■ **The input**:
⁂

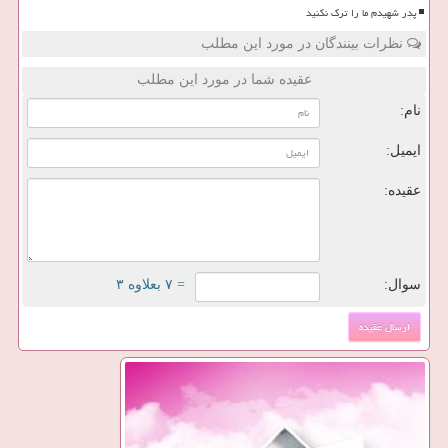
پدر شهیدم ما را ترک نکنید
نظرات بینندگان در مورد این مطلب
عقیده شما در مورد این مطلب
نام:
ایمیل:
عقیده:
سوال:
= ۷ بعلاوه ۳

⁂

■ **Your goal**:
Note down each line above where the word "مطلب" occurs.

■ **Expected answer**:
نظرات بینندگان در مورد این مطلب
عقیده شما در مورد این مطلب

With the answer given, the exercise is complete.